# When 30A Isn't Enough



## Bob Landry (Apr 18, 2011)

Here's the latest project, an upgrade to a second 30A service. I didn't go to 50A because of cost. Replacing the EMS, the 50A inlet, converter, and shore power cord would have been cost prohibitive and I'm able to use some of the items I had left over from a Class B that I built several years ago. 
The electrical panel is a Blue Sea marine panel that was in the van. it came with a dual 30A breaker because in marine applications, you are required to break both hot and neutral legs, not so for RVs. So, I modified this panel to accept 2 separate 30A breakers with a sliding lockout to allow only one source at a time to feed the panel. There will be two 30A inlets, one going through an EMS to the existing converter, and the second which will go directly to this panel. Since I'm getting the two 30A feeds using a breakout box(shown below) plugged into the 50A outlet, both legs can share the same neutral and ground and those will be tied to their respective buss bars. This allows me to have 60A of usable service running off the CG 50A outlet. One of the 30A breakers is fed directly from the second power cord and the other is fed from the primary power cord. The sliding lockout allows me to use either the second power cord input to the second panel or the primary and this lets me combine both panels in the event I go where there is only 30A service. By combining both panels, I'm back to the original configuration of running everything off the CG 30 outlet if necessary. I'm not adding addition circuits to the existing 30A system, just splitting the circuits out so I can get a better balanced load.
The panel has green LEDs to indicate when something is hot, a nice touch, and a red LED that originally was a reverse polarity indicator but can be rewired to show when both panels are in parallel. When I split up and separate the loads, I'll leave the inductive loads on the leg that is EMS protected.

I also have an additional 20A service that I use to run fans or space heaters when necessary so that I don't have to shut off appliances when I run them, thus, no tripped breaker.
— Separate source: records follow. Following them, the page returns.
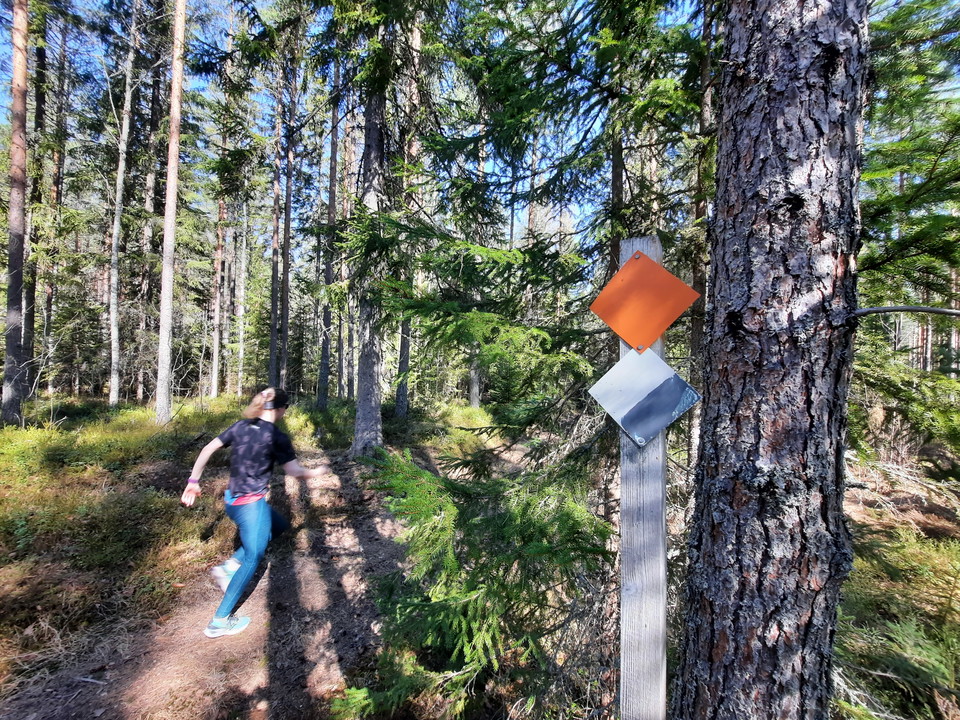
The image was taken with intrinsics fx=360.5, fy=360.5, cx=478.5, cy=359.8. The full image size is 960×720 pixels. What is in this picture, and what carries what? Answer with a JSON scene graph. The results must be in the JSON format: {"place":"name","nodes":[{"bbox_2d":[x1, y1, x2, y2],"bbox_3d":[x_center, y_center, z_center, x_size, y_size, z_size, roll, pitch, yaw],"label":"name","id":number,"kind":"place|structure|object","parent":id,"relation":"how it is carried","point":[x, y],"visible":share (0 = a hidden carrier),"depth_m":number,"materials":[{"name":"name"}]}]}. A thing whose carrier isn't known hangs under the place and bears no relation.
{"place":"outdoors","nodes":[
{"label":"outdoors","id":0,"kind":"place"},
{"bbox_2d":[0,449,424,719],"label":"dirt path","id":1,"kind":"structure","parent":0,"point":[358,529],"materials":[{"name":"brown soil"}]},
{"bbox_2d":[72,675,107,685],"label":"stick","id":2,"kind":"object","parent":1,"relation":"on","point":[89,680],"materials":[{"name":"grey wood"}]},
{"bbox_2d":[180,387,335,639],"bbox_3d":[-1.769,1.148,2.976,0.854,1.707,1.167,1,1,5],"label":"woman","id":3,"kind":"object","parent":1,"relation":"on","point":[249,545],"visible":0.99,"depth_m":2.74},
{"bbox_2d":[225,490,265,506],"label":"waist bag","id":4,"kind":"object","parent":3,"relation":"on","point":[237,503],"visible":0.6,"depth_m":2.73,"materials":[{"name":"fabric"}]},
{"bbox_2d":[0,389,958,719],"label":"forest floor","id":5,"kind":"structure","parent":0,"point":[104,408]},
{"bbox_2d":[1,0,30,425],"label":"tree","id":6,"kind":"object","parent":5,"relation":"on","point":[24,73],"visible":0.98,"depth_m":8.25,"materials":[{"name":"brown wood"}]},
{"bbox_2d":[21,0,47,397],"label":"tree","id":7,"kind":"object","parent":5,"relation":"on","point":[32,311],"visible":0.73,"depth_m":11.54,"materials":[{"name":"brown wood"}]},
{"bbox_2d":[37,7,66,396],"bbox_3d":[-15.370,-7.172,12.964,1.087,16.832,1.173,1,1,5],"label":"tree","id":8,"kind":"object","parent":5,"relation":"on","point":[48,301],"visible":0.8,"depth_m":12.86,"materials":[{"name":"brown wood"}]},
{"bbox_2d":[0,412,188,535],"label":"shrub","id":9,"kind":"object","parent":5,"relation":"on","point":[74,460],"visible":0.78,"depth_m":4.11,"materials":[{"name":"green plant"}]},
{"bbox_2d":[107,1,137,405],"bbox_3d":[-12.236,-6.551,12.406,1.334,15.921,1.665,1,1,5],"label":"tree","id":10,"kind":"object","parent":5,"relation":"on","point":[120,180],"visible":0.99,"depth_m":12.36,"materials":[{"name":"wood"}]},
{"bbox_2d":[136,19,164,407],"bbox_3d":[-14.784,-7.955,16.256,1.240,18.654,1.310,1,1,5],"label":"tree","id":11,"kind":"object","parent":5,"relation":"on","point":[150,228],"visible":0.87,"depth_m":16.05,"materials":[{"name":"brown"}]},
{"bbox_2d":[155,0,186,424],"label":"tree","id":12,"kind":"object","parent":5,"relation":"on","point":[173,144],"visible":0.98,"depth_m":8.99,"materials":[{"name":"brown wood"}]},
{"bbox_2d":[210,125,227,398],"bbox_3d":[-12.236,-6.073,17.037,0.808,15.546,0.904,1,1,5],"label":"tree","id":13,"kind":"object","parent":5,"relation":"on","point":[215,378],"visible":0.91,"depth_m":16.91,"materials":[{"name":"brown wood"}]},
{"bbox_2d":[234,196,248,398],"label":"tree trunk","id":14,"kind":"object","parent":5,"relation":"on","point":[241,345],"visible":0.9,"materials":[{"name":"wood"}]},
{"bbox_2d":[267,55,283,392],"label":"tree trunk","id":15,"kind":"object","parent":5,"relation":"on","point":[273,364],"visible":0.87,"materials":[{"name":"brown wood"}]},
{"bbox_2d":[278,46,296,392],"bbox_3d":[-7.080,-6.313,13.374,0.593,15.173,0.648,1,1,5],"label":"tree","id":16,"kind":"object","parent":5,"relation":"on","point":[285,307],"visible":0.88,"depth_m":13.31,"materials":[{"name":"brown wood"}]},
{"bbox_2d":[315,62,340,408],"bbox_3d":[-5.406,-6.001,13.196,0.782,15.371,0.778,1,1,5],"label":"tree","id":17,"kind":"object","parent":5,"relation":"on","point":[324,353],"visible":0.84,"depth_m":13.07,"materials":[{"name":"brown wood"}]},
{"bbox_2d":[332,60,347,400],"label":"tree trunk","id":18,"kind":"object","parent":5,"relation":"on","point":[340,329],"visible":0.75,"materials":[{"name":"brown wood"}]},
{"bbox_2d":[350,10,391,456],"bbox_3d":[-2.044,-4.945,7.057,1.542,13.390,1.598,1,1,5],"label":"tree","id":19,"kind":"object","parent":5,"relation":"on","point":[364,406],"visible":0.75,"depth_m":6.92,"materials":[{"name":"wood"}]},
{"bbox_2d":[394,10,422,421],"bbox_3d":[-2.097,-5.925,10.844,0.906,14.964,0.917,1,1,5],"label":"tree","id":20,"kind":"object","parent":5,"relation":"on","point":[402,394],"visible":0.64,"depth_m":10.80,"materials":[{"name":"brown wood"}]},
{"bbox_2d":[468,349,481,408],"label":"tree trunk","id":21,"kind":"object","parent":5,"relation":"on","point":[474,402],"visible":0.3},
{"bbox_2d":[336,439,614,719],"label":"spruce tree","id":22,"kind":"object","parent":5,"relation":"on","point":[462,618],"visible":0.84,"depth_m":2.06,"materials":[{"name":"green plant"}]},
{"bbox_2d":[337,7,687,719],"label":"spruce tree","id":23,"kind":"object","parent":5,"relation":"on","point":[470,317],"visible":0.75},
{"bbox_2d":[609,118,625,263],"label":"tree","id":24,"kind":"object","parent":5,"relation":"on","point":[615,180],"visible":0.33,"depth_m":5.29,"materials":[{"name":"brown"}]},
{"bbox_2d":[619,237,666,719],"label":"wooden post","id":25,"kind":"object","parent":5,"relation":"on","point":[625,495],"visible":0.81,"depth_m":1.49,"materials":[{"name":"wood"}]},
{"bbox_2d":[588,348,700,450],"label":"sign","id":26,"kind":"object","parent":25,"relation":"attached to","point":[674,380],"visible":0.98,"depth_m":1.51,"materials":[{"name":"white metal"}]},
{"bbox_2d":[590,248,698,351],"bbox_3d":[0.697,-0.237,1.527,0.413,0.434,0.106,1,1,5],"label":"orange sign","id":27,"kind":"object","parent":25,"relation":"attached to","point":[654,331],"visible":0.98,"depth_m":1.52,"materials":[{"name":"orange metal"}]},
{"bbox_2d":[689,0,713,481],"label":"tree","id":28,"kind":"object","parent":5,"relation":"on","point":[694,424],"visible":0.58,"depth_m":5.26,"materials":[{"name":"brown wood"}]},
{"bbox_2d":[671,0,869,719],"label":"tree trunk","id":29,"kind":"object","parent":5,"relation":"on","point":[712,392],"visible":0.98,"materials":[{"name":"brown wood"}]},
{"bbox_2d":[852,305,959,318],"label":"branch","id":30,"kind":"object","parent":29,"relation":"attached to","point":[909,309],"visible":0.99,"depth_m":1.34,"materials":[{"name":"wood"}]},
{"bbox_2d":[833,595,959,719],"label":"shrub","id":31,"kind":"object","parent":5,"relation":"on","point":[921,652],"visible":0.8,"depth_m":2.23,"materials":[{"name":"green plant"}]},
{"bbox_2d":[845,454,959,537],"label":"brush pile","id":32,"kind":"object","parent":5,"relation":"on","point":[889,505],"visible":0.75,"depth_m":5.08,"materials":[{"name":"brown wood"}]},
{"bbox_2d":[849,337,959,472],"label":"shrub","id":33,"kind":"object","parent":5,"relation":"on","point":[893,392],"visible":0.66,"depth_m":5.14,"materials":[{"name":"green plant"}]},
{"bbox_2d":[0,0,958,257],"label":"sky","id":34,"kind":"structure","parent":0,"point":[513,13],"materials":[{"name":"blue"}]},
{"bbox_2d":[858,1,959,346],"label":"spruce tree","id":35,"kind":"object","parent":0,"point":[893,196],"visible":0.53,"depth_m":3.71,"materials":[{"name":"plant"}]}
]}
This is a total of 80A of available power, not as good as 50A service, but with one AC it will work fine and I won't have the AC tripping off when DW uses hr hair dryer or runs the microwave.

The labels on the panel are from when I built a class B several years ago and those are going to change so don't be confused by the labeling.
Also, Marinco makes an adapter that does the same thing, splits the 50A service into two 30A legs, I just chose to build mine.


----------